By: The Commentator Editorial Board  | 

American Enlightenment (Vol. 1, Issue 13)

The position American colleges have taken on the invitations extended to them to participate in the Heidelberg ceremonies is a sad commentary indeed on the humanity and enlightenment of American university heads. It is depressing and disheartening to compare the stand taken by institutions in Great Britain with the deplorable callousness exhibited at Harvard, Cornell, Vassar, and Columbia, all of which have signified their intention to send delegates to the celebration. 

In England, the Royal Society, embodiment of dignified scholarliness and decorum, did not hesitate to refuse, with an admirable non-mincing of words. Oxford University and Birmingham University were no less pointed in their rejection. So decided were the rebuffs that a frantic attempt to maintain the German: self-respect necessitated a rather lame withdrawal of the invitation. The retraction fooled no one. It was an admission of a humiliating repulse. 

Quite different is the American side of the picture. With  the astonishing naivete the Harvard message of acceptance piously prates of the “ancient ties by which the universities of the world are united and which are independent of the political conditions existing in any country at any particular time.” 

Even more astonishing is the Columbia secretary’s explanation that acceptance was merely a matter of routine and that the invitation was not considered on its merits. As an example of logical treatment of a serious matter, Columbia’s action is certainly nothing to be, proud of. 

The demonstrations of apathy to the issues involved are difficult to understand.

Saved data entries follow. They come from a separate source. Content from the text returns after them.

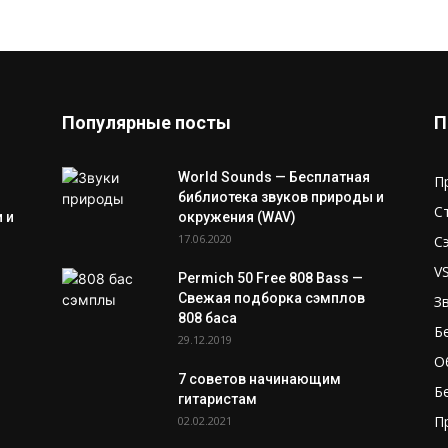
Популярные посты
П
World Sounds — Бесплатная
П
библиотека звуков природы и
С
 и
окружения (WAV)
17.06.2020
С
V
Permich 50 Free 808 Bass —
Свежая подборка сэмплов
З
808 баса
Б
29.12.2019
О
7 советов начинающим
Б
гитаристам
П
02.02.2021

Can the authorities of the accepting institutions really be blind to the implications of the Heidelberg: celebration this summer?

They would seem to be oblivious of the fact that participating in the ceremonies is to be stigmatized as tacitly approving Nazi oppression. 

They would seem to be oblivious of the fact that of the old University of Heidelberg nothing remains but a hollow mockery of what was once a world center of learning. 

They must have forgotten what academic freedom means in a country where universities are but centers for the dissemination and inculcation of bloody Nazi ideology. 

American colleges pride themselves on their liberalism. They were especially loud in their own praises when they invited distinguished German exiles to teach in their portals. Now the participating colleges have reversed themselves completely. By accepting Hitler’s invitation they publicly insult the very same men whom, a short time ago, they delighted to honor. 

Academic slates in this country are none too clean on the score of liberalism, as any number of dismissed pacifist instructors will prove.

Let these schools hesitate ere they disgrace themselves further. They will not miss much. Lord knows there is little enough to celebrate at Heidelberg this summer.